The President locked eyes with the advisor and asked, "Just how many is a brazillion?"

Pandabonium said...

This is a fascinating law, but I am thinking it only applies to government documents, and that is making perfect sense to me. If nothing else, it will be cutting down on the amount of paper being used.

But those tree-hugging, latte-drinking, sushi-eating, Blue RAV4-driving academics out there will probably be disagreeing with me.

Overdroid said...

I am thinking. . .

How about an end to having a war against anything other than a country? No more War on Drugs, War on Christmas, War on Terror?

All names of bills must be descriptions of the bills.

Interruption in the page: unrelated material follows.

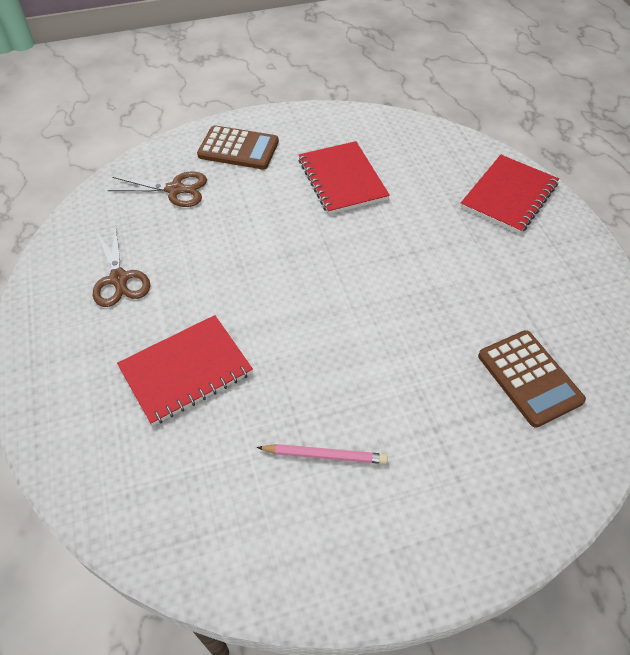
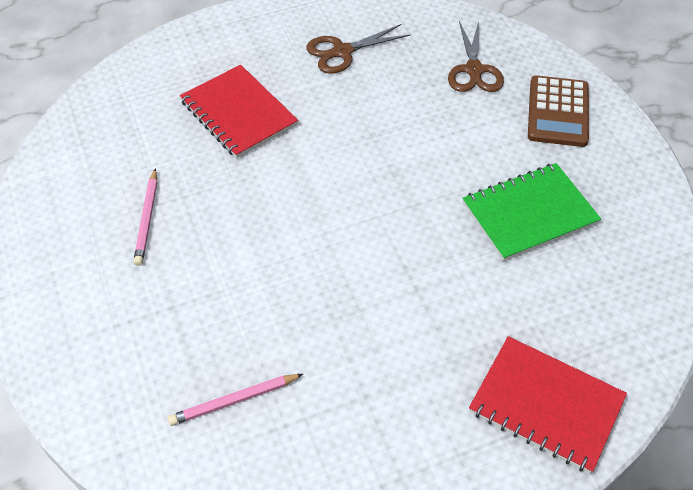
camera: 85 degrees right, 0 degrees up
red notebook [299,141,390,214] -> green notebook [463,163,601,261]
brown calculator [478,330,586,428] -> pink pencil [168,374,303,426]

The Patriot act would be called the "restriction of freedoms to make us safer bill."

Replace "family values" with "closeted-homosexual."

That about covers it.

Maximilian Strange said...

I actually wrote a bit of legislation. It was ignored, perhpas because either the idea was to radical, or I wrote it in plain english.

DewKid said...

This is what happens when you accidentally leave a word out of a bill:

Arkansas Law allows Toddlers to Marry

The Moody Minstrel said...

Ladybug
I once wrote a letter to the student newspaper at Oregon State concerning that very topic. It wound up in a national college newsletter, and I got paid for it!

Dewkid
As long as you don't say "it". Oops, I said "it"! I said "it" again!
Ni!

Snabulus
That reminds me of the news story not long ago of a plane crash in which about 70 Brazilian people died. I didn't think planes could carry that many!

Pandabonium
Regarding what you have just said, considering the circumstances, allowing for error, denying nothing, admitting nothing, neither interpolating nor extrapolating, fitting, as it were, between the heres and the nows, arriving at the most plausible and least inane conclusion, I don't remember what I was going to say.

Overdroid
Just don't! Whatever it is you're doing, just don't!

Maximilian
Of course, there's also the possibility that they just said, "Who is this guy?" and filed your piece of legislation with all the thousands if not millions of letters they probably get every year.

Dewkid
It looks more like they added an extra word, but I see your point.

Momo the Wonder Dog said...

Hey Moody, those Brazillions, uh Brazilians, can have the whole "proverbial cake" if they want to take it. I'll take a slice of Ladybug's Pumpkin Spice Cake myself!